Joggers ruled the streets from the start, before it was the elderly and then the children – all under the command to stay two meters apart, in accordance with directives for social distancing.

One of the most affected countries, the death toll in Spain has increased by 164 in the past 24 hours to 25,264, while cases have reached 217,466, according to the latest data from the Ministry of Health on Sunday.

But the decreasing rate of deaths and infections has led Spain to begin to break its order to stay at home, with children allowed to go out under surveillance last weekend and adults allowed to exercise in open air from Saturday.


Medical staff organize a demonstration organized by the CGIL and UIL unions in front of the Molinette Hospital in Turin

Italy is expected to ease its lockdown on Tuesday and reopen bars and restaurants in June after seven weeks of closure to fight the coronavirus.

Considered Britain’s master plan with an epidemic two weeks before the UK, Italy will allow factories and yards to reopen a week today and allow limited family visits.

Prime Minister Giuseppe Conte presented his plan to end the foreclosure last weekend, more than two months after the first case of COVID-19 appeared in a small town outside Milan.

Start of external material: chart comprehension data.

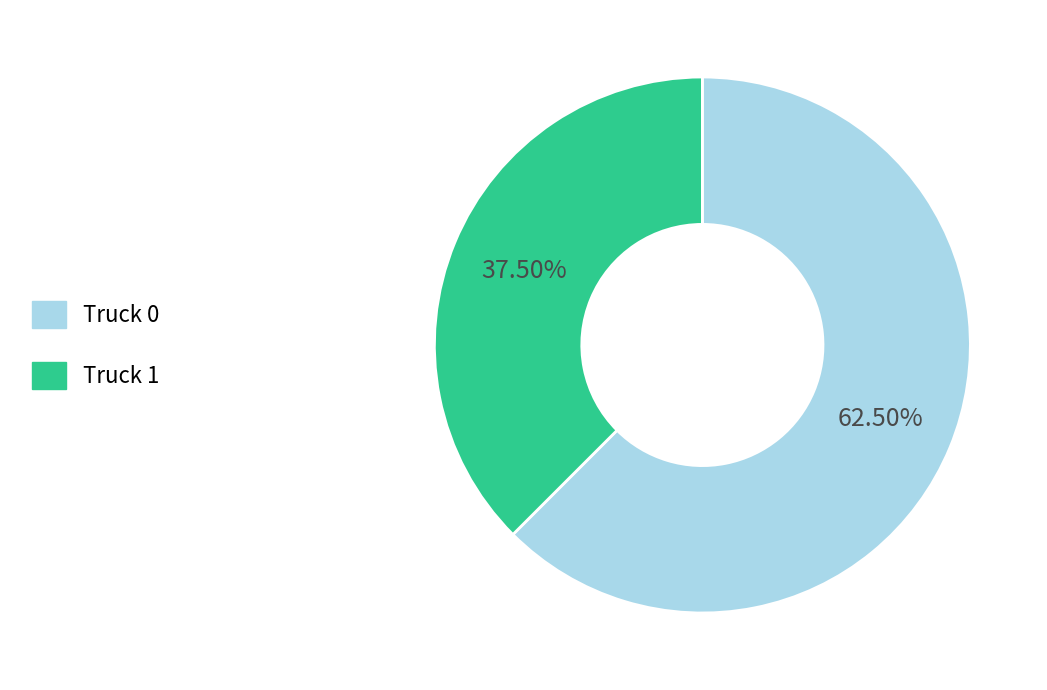

Count the number of slices in the pie.

2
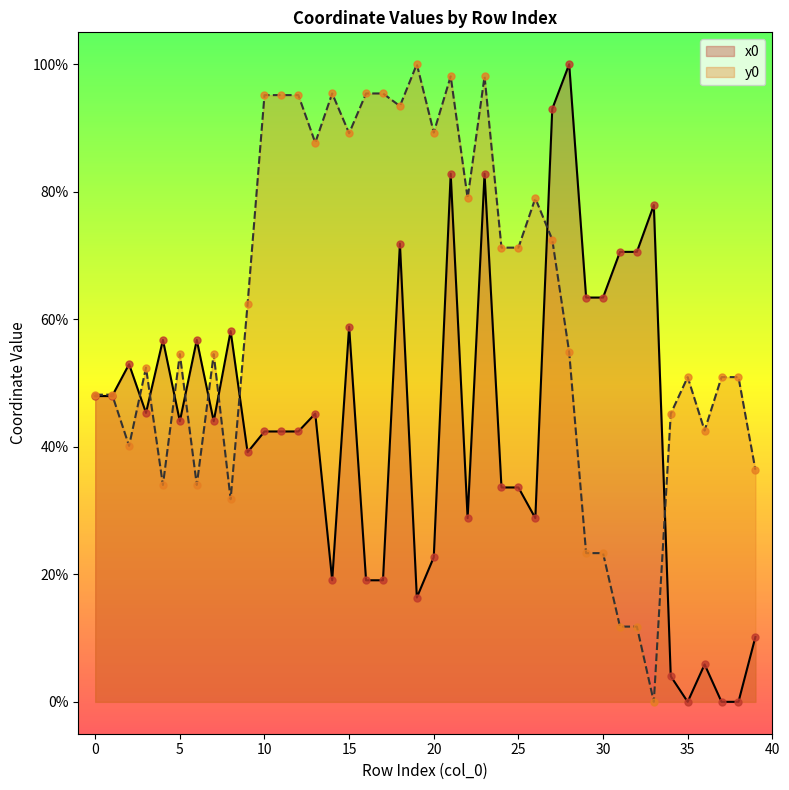

Which series has the widest spread of Y values?

x0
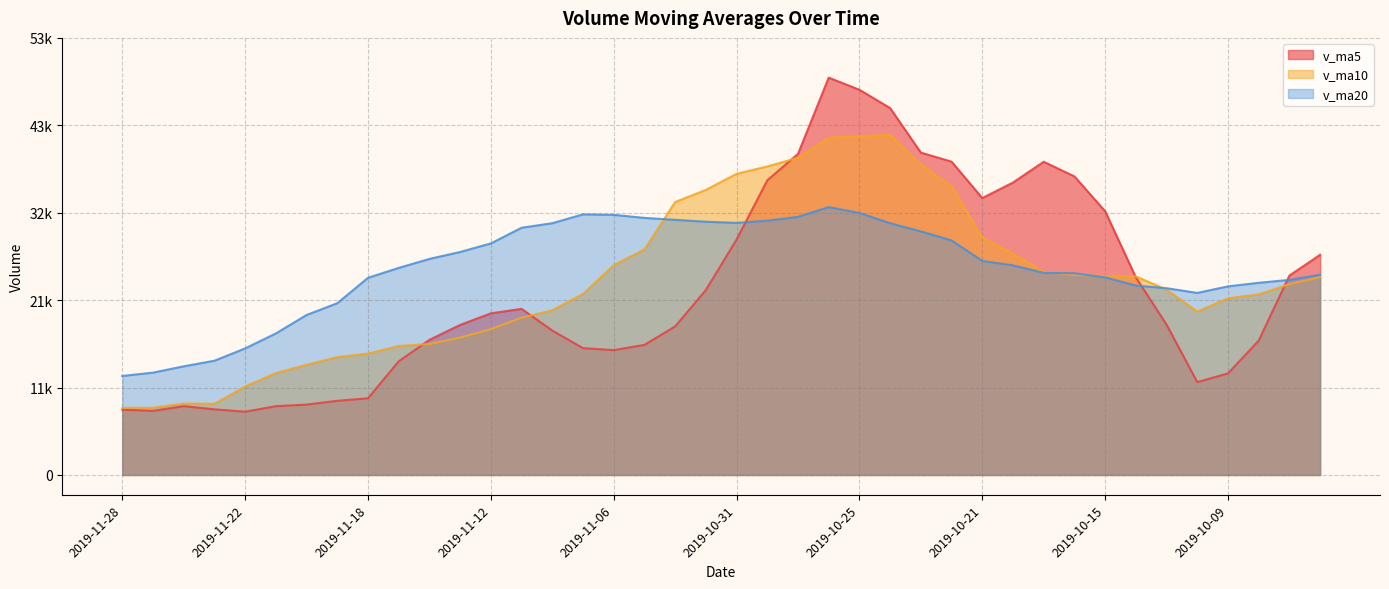

Where does the v_ma10 series first go above 23280?

2019-11-06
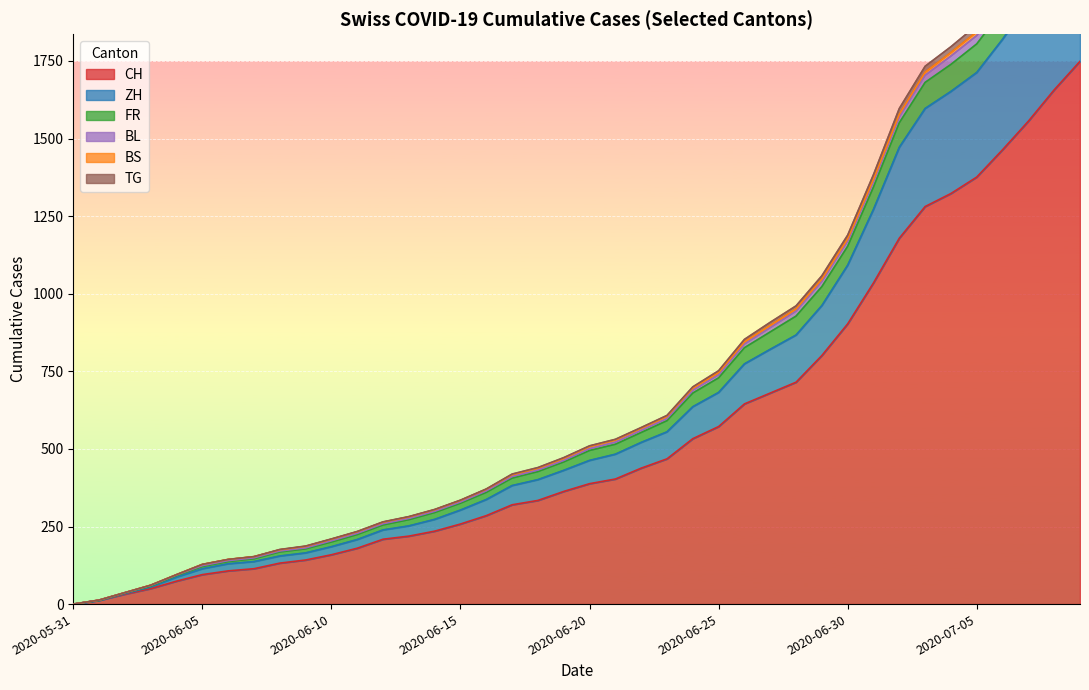

Where is CH nearest to the value 874?

2020-06-30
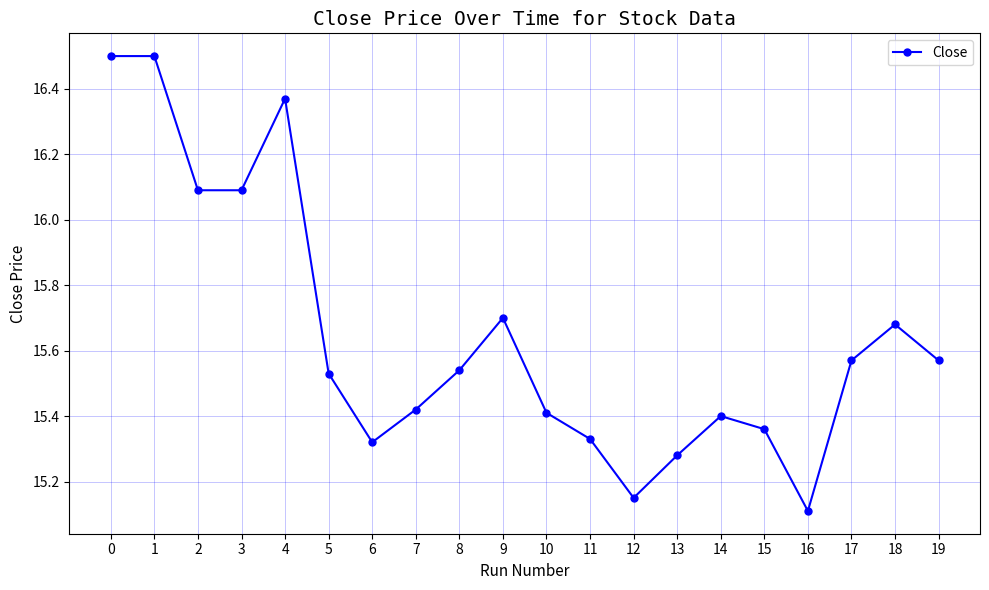

At which label is the value closest to 15?

16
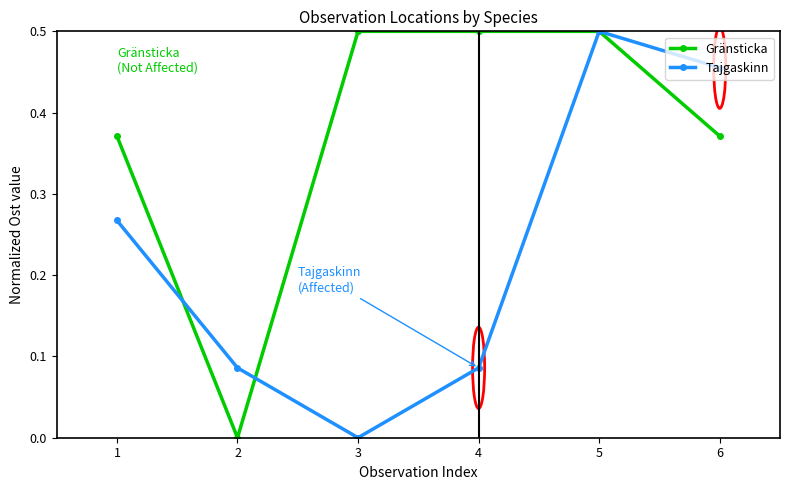

Between 4 and 6, which series saw the biggest shift?

Tajgaskinn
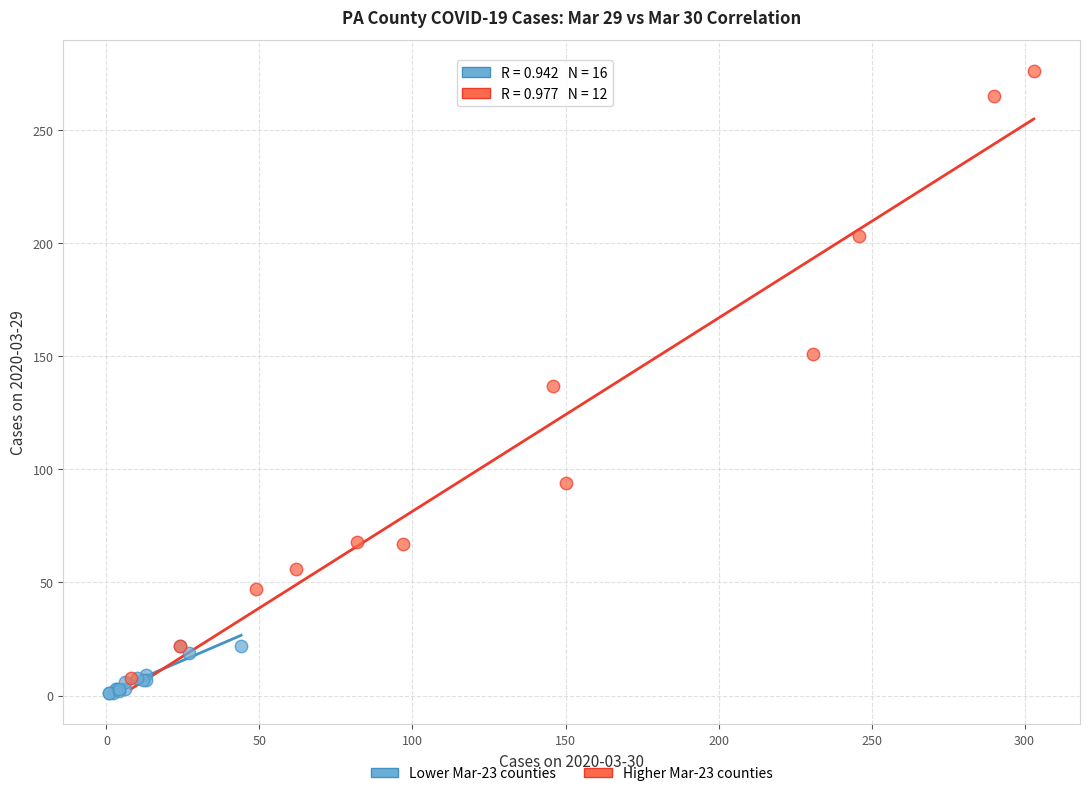

Which series has the widest spread of Y values?

Higher Mar-23 counties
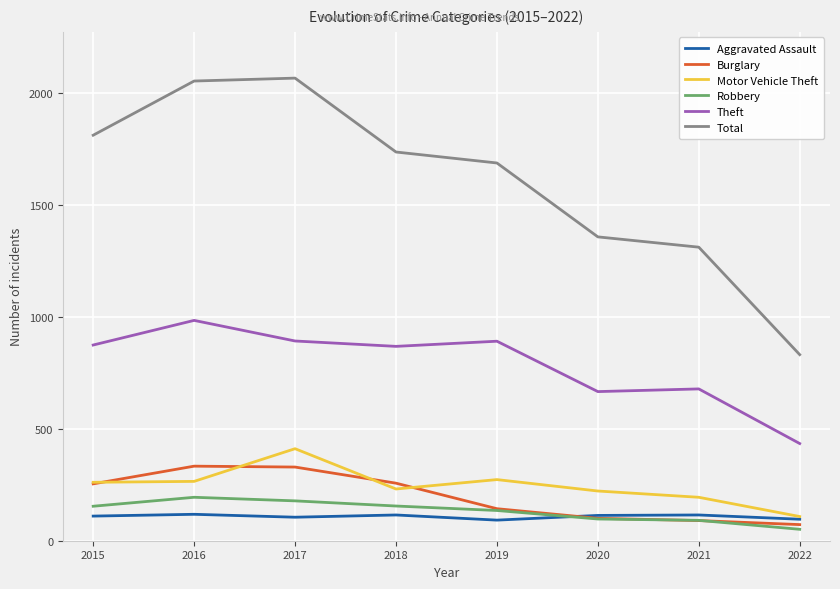

Which series has the largest range (max minus min)?

Total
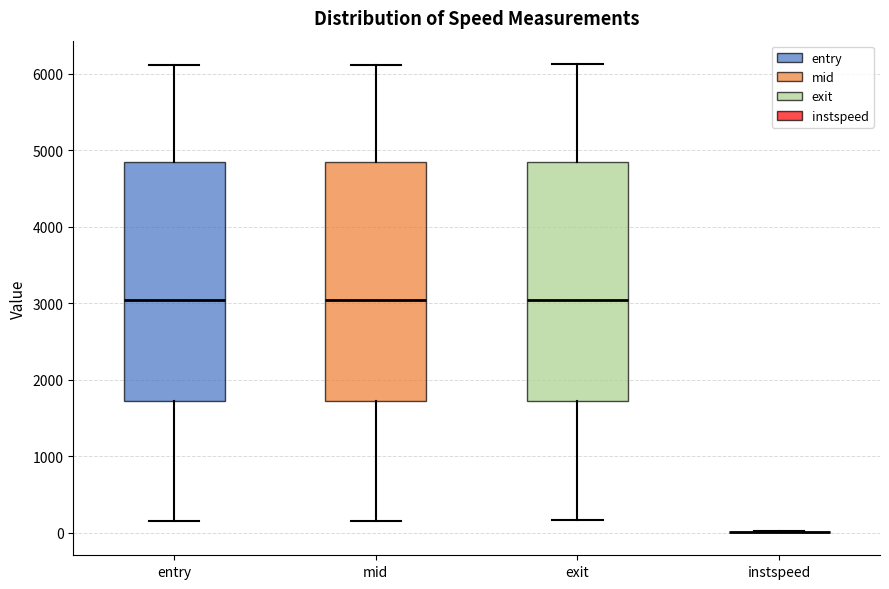

Where does the lower whisker of the box for entry end on the y-axis? The values are not printed on the chart, so give them approximately, as read against the axis.

200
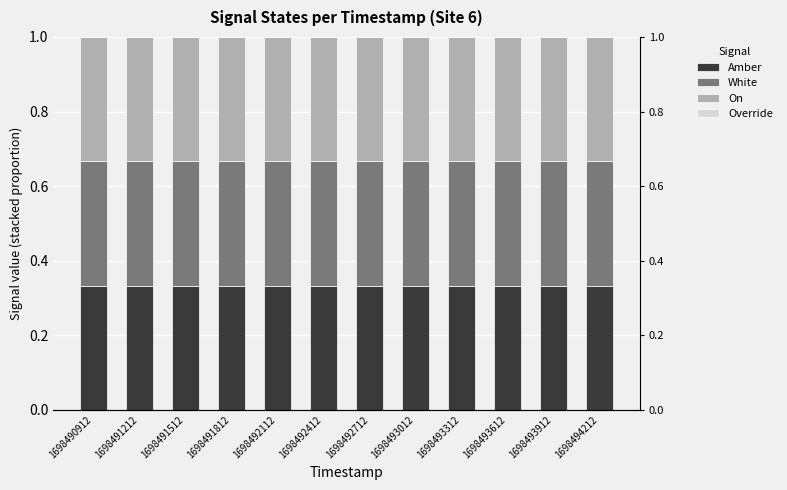

Reading left to right, transcribe all the data shown in this chart.

Amber: 0.3	0.3	0.3	0.3	0.3	0.3	0.3	0.3	0.3	0.3	0.3	0.3
White: 0.3	0.3	0.3	0.3	0.3	0.3	0.3	0.3	0.3	0.3	0.3	0.3
On: 0.3	0.3	0.3	0.3	0.3	0.3	0.3	0.3	0.3	0.3	0.3	0.3
Override: 0.0	0.0	0.0	0.0	0.0	0.0	0.0	0.0	0.0	0.0	0.0	0.0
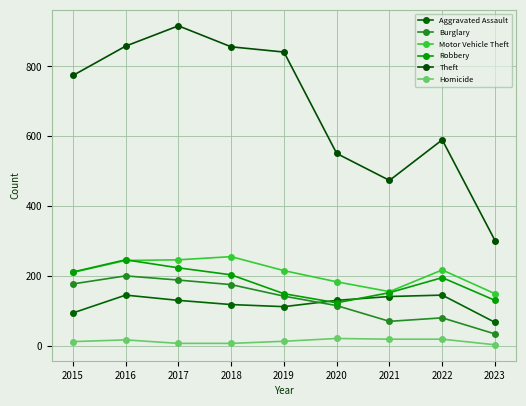

How many data points in Theft are less than 774?

4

Bubble helmets warned in a hospital in Bergamo in order to equalize the atmospheric pressure in the lungs of patients infected with the virus

After weeks of foreclosure and more than 26,000 deaths, Italy is considering a second phase of the crisis during which it will try to revive the economy without triggering a new wave of infections.

The official number of cases in Italy is 210,717 and the number of deaths is 28,884.

United Kingdom

Seniors wait for Sainsburys supermarket to open in Hertford

Prime Minister Boris Johnson, who fought COVID-19 last month, said on Sunday that the country was above the peak but that it was still too early to ease the lockdown measures, which will likely remain until June .

Johnson is expected to unveil his roadmap for easing lockout restrictions next Sunday, but should not set firm dates.

It is, however, likely to confirm the “gradual” reopening of schools, while companies and unions have been instructed on how to make workplaces safe for returning staff.

The current government council is for those over 70, even without underlying health conditions, to be “particularly strict” while respecting the lock rules.

The Prime Minister also said that the government “plans” to relax laws restricting supermarket hours.

During yesterday’s briefing, Cabinet Minister Michael Gove confirmed that 28,446 people died from coronavirus in the UK – an increase from 315 the previous day, the lowest in weeks. The United Kingdom has 186,599 confirmed cases.


Prime Minister Edouard Philippe said last week that the country must “learn to live” with the virus, as it presented plans to lift the lockdown and prevent economic collapse.

Secondary schools will reopen on May 18 with mandatory masks for all students.

Stores will also be allowed to reopen, but pubs and restaurants will remain closed.

However, football will not be allowed to resume this season and rallies of more than 10 people inside or outside will remain prohibited.

The number of confirmed cases in France stands at 168,693 and the death toll is 24,895.